We can prove the equality for the Fejér kernel in the following way. Using the formula for the geometric progression and the fact that $e^{i\theta}-e^{-i\theta}=2i\sin\theta$ for each $\theta\in\mathbb R$, \begin{align*} D_k(x) &=e^{-ikx}\sum_{s=0}^{2k}e^{isx}\\ &=e^{-ikx}\frac{1-e^{ix(2k+1)}}{1-e^{ix}}\\ &=\frac{e^{-ix(k+1/2)}-e^{ix(k+1/2)}}{e^{-ix/2}-e^{ix/2}}\\ &=\frac{\sin(x(k+1/2))}{\sin(x/2)}. \end{align*} Using the product-to-sum identity and the power reduction formula, \begin{align*} F_n(x) &=\frac1{n\sin(x/2)}\sum_{k=0}^{n-1}\sin(x(k+1/2))\\ &=\frac1{2n\sin^2(x/2)}\sum_{k=0}^{n-1}2\sin(x(k+1/2))\sin(x/2)\\ &=\frac1{2n\sin^2(x/2)}\sum_{k=0}^{n-1}[\cos(kx)-\cos((k+1)x)]\\ &=\frac{1-\cos (nx)}{2n\sin^2(x/2)}\\ &=\frac1n\biggl[\frac{\sin(nx/2)}{\sin(x/2)}\biggr]^2. \end{align*} The trigonometric identities can be found here.

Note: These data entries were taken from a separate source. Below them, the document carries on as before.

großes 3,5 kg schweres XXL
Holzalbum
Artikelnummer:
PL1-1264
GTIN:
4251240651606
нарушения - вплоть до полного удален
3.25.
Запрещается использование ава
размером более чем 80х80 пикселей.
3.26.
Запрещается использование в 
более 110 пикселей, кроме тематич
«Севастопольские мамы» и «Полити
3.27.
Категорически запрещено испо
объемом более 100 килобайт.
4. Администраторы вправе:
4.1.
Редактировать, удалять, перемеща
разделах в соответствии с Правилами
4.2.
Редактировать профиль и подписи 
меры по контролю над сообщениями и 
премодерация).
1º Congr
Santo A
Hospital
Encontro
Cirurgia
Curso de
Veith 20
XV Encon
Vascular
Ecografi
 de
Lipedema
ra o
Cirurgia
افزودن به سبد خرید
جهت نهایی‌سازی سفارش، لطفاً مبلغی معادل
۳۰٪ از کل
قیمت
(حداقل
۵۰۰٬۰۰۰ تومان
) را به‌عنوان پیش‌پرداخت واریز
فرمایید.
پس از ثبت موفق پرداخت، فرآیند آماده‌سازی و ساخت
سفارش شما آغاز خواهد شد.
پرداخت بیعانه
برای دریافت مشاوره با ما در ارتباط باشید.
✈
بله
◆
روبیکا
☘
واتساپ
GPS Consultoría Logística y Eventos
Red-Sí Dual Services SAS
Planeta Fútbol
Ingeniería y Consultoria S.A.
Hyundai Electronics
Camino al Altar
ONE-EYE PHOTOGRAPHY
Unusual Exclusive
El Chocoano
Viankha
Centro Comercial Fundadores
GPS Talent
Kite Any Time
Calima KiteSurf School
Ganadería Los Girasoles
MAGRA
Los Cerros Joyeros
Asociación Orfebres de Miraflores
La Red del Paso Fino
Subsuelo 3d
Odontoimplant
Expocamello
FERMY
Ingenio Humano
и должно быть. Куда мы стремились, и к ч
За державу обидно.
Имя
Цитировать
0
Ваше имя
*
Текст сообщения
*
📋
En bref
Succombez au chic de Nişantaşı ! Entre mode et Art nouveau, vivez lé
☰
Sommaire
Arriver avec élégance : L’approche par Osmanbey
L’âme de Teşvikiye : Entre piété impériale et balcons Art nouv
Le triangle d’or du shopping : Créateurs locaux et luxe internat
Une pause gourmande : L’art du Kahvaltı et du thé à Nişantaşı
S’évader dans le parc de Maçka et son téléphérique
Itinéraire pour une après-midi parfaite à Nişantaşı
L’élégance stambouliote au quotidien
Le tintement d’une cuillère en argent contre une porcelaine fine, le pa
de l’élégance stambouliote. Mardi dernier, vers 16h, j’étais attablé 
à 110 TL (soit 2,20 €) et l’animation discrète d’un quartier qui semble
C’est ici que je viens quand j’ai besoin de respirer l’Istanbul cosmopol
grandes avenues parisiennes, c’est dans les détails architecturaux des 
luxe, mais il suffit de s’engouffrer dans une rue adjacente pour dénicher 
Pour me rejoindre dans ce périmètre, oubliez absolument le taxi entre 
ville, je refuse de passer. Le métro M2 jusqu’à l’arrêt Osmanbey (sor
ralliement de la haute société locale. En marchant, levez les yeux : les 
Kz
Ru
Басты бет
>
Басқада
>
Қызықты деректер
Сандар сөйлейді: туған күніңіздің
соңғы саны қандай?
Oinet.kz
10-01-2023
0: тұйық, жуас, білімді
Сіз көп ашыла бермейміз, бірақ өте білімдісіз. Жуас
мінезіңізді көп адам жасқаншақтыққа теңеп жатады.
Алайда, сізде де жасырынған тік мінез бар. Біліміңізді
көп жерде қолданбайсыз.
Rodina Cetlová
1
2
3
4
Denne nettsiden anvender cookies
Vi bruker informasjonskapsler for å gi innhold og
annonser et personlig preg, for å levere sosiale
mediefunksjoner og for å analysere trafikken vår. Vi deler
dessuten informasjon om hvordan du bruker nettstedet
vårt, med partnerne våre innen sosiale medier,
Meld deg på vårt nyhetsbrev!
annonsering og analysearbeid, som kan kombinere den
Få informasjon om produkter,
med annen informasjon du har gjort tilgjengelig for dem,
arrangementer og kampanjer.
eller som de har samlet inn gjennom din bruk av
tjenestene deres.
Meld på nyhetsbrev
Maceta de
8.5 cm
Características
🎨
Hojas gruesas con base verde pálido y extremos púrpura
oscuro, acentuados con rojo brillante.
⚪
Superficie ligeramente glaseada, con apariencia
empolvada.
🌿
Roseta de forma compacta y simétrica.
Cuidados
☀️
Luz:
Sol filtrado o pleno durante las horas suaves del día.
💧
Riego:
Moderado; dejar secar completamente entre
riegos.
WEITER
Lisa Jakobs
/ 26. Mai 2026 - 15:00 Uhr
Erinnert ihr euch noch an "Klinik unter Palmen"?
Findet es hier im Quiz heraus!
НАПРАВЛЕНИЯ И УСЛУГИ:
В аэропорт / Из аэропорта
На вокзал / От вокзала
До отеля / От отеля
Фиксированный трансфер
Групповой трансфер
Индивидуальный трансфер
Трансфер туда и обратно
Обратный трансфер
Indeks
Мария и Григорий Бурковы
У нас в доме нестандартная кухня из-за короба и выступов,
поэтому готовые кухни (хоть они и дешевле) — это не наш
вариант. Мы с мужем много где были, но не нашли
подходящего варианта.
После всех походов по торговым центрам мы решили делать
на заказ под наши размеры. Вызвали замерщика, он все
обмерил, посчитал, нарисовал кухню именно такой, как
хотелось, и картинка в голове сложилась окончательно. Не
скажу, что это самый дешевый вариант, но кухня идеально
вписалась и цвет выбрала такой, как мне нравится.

Remember that $NF_N(x)=D_0(x)+\dots+D_{N-1}(x)$ where $D_n(x)$ is the Dirichlet kernel. Therefore , if $\omega = e^{ix}$ we have $$NF_N(x)=\sum_{n=0}^{N-1}\frac{\omega^{-n}-\omega^{n+1}}{1-\omega}$$ Then we have $$\sum_{n=0}^{N-1}\omega^{-n}=1+1/\omega+\dots+1/\omega^{N-1}=\frac{1-\omega^{-N}}{1-\omega^{-1}}=\omega\frac{\omega^{-N}-1}{1-\omega}$$ and $$\sum_{n=0}^{N-1}\omega^{n+1}=\omega(1+\omega+\dots+\omega^{N-1})=\omega\frac{1-\omega^N}{1-\omega}$$ Thus $$NF_N(x)=\frac{\sum_{n=0}^{N-1}\omega^{-n}-\sum_{n=0}^{N-1}\omega^{n+1}}{1-\omega} =\omega\frac{\omega^N-2+\omega^{-N}}{(1-\omega)^2}=\frac{(\omega^{N/2}-\omega^{-N/2})^2}{(\omega^{1/2}-\omega^{-1/2})^2}=\frac{\sin^2(Nx/2)}{\sin^2(x/2)}$$ So have get $$F_N(x)=\frac{1}{N}\frac{\sin^2(Nx/2)}{\sin^2(x/2)}$$